A service in private subnets downloads product images from Amazon S3 and stores job state in DynamoDB. A NAT Gateway is currently the only route to AWS services, and the monthly bill is dominated by NAT data processing charges. Which two changes will most directly reduce that cost? Select two.
Trap 1: Add an internet gateway and move the instances into public subnets.
This changes the routing model and security exposure, but it does not reduce the amount of traffic the application sends to AWS services. It also does nothing to remove NAT-related charges for private service access.
Trap 2: Replace the NAT Gateway with a Site-to-Site VPN connection.
A VPN is meant for connectivity to on-premises or external networks. It does not eliminate the need to reach S3 and DynamoDB privately, so it does not directly solve the NAT data-processing-cost problem.
Trap 3: Create an interface endpoint for S3 instead of a gateway endpoint.
An interface endpoint can work for some S3 use cases, but it adds hourly and data-processing charges. For the specific goal of lowering NAT charges for S3 access from private subnets, the S3 gateway endpoint is the lower-cost choice.
- A
Create a gateway VPC endpoint for Amazon S3.

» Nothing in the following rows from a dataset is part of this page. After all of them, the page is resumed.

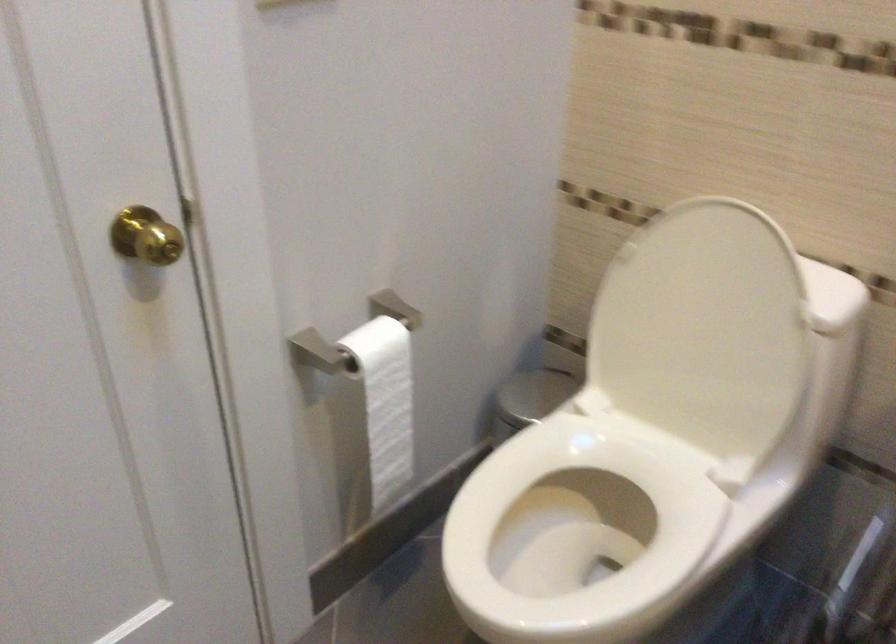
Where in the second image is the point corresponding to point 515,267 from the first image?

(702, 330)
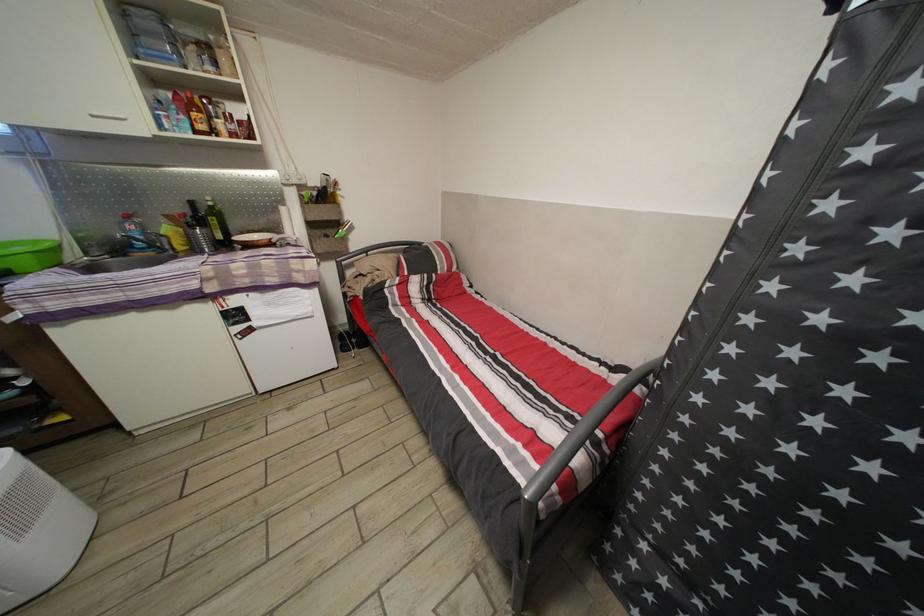
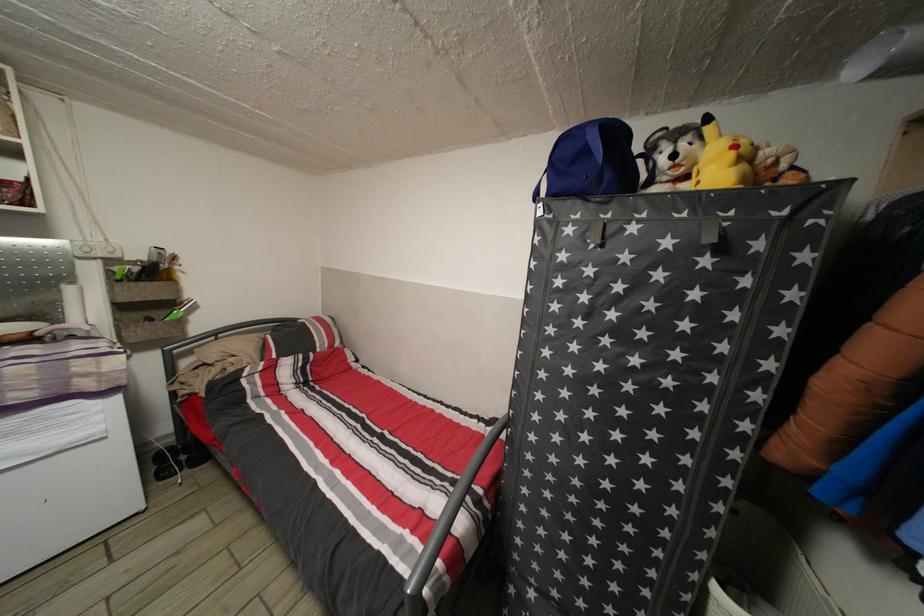
The point at (334, 213) is marked in the first image. Where is the corresponding point in the second image?

(164, 291)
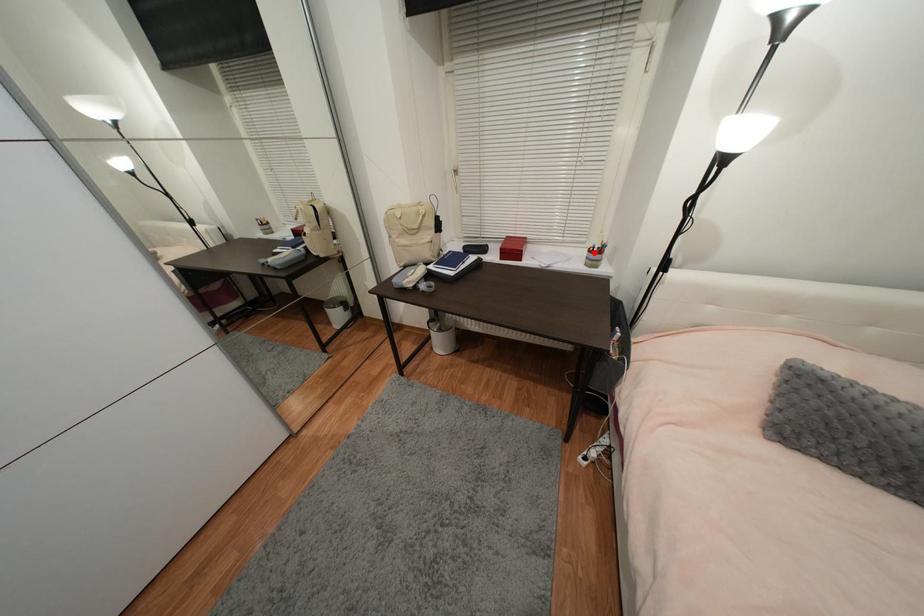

An S3 gateway endpoint routes S3 traffic over the AWS private network instead of through the NAT Gateway. That removes NAT data processing charges for the S3 downloads and is one of the most direct cost optimizations for private-subnet workloads.
- B
Create a gateway VPC endpoint for Amazon DynamoDB.
DynamoDB also supports a gateway endpoint, which keeps table traffic off the NAT Gateway path. Using the endpoint avoids both NAT data processing fees and the need to hairpin private AWS API calls through internet egress.
- C
Add an internet gateway and move the instances into public subnets.
Why wrong: This changes the routing model and security exposure, but it does not reduce the amount of traffic the application sends to AWS services. It also does nothing to remove NAT-related charges for private service access.
- D
Replace the NAT Gateway with a Site-to-Site VPN connection.
Why wrong: A VPN is meant for connectivity to on-premises or external networks. It does not eliminate the need to reach S3 and DynamoDB privately, so it does not directly solve the NAT data-processing-cost problem.
- E
Create an interface endpoint for S3 instead of a gateway endpoint.
Why wrong: An interface endpoint can work for some S3 use cases, but it adds hourly and data-processing charges. For the specific goal of lowering NAT charges for S3 access from private subnets, the S3 gateway endpoint is the lower-cost choice.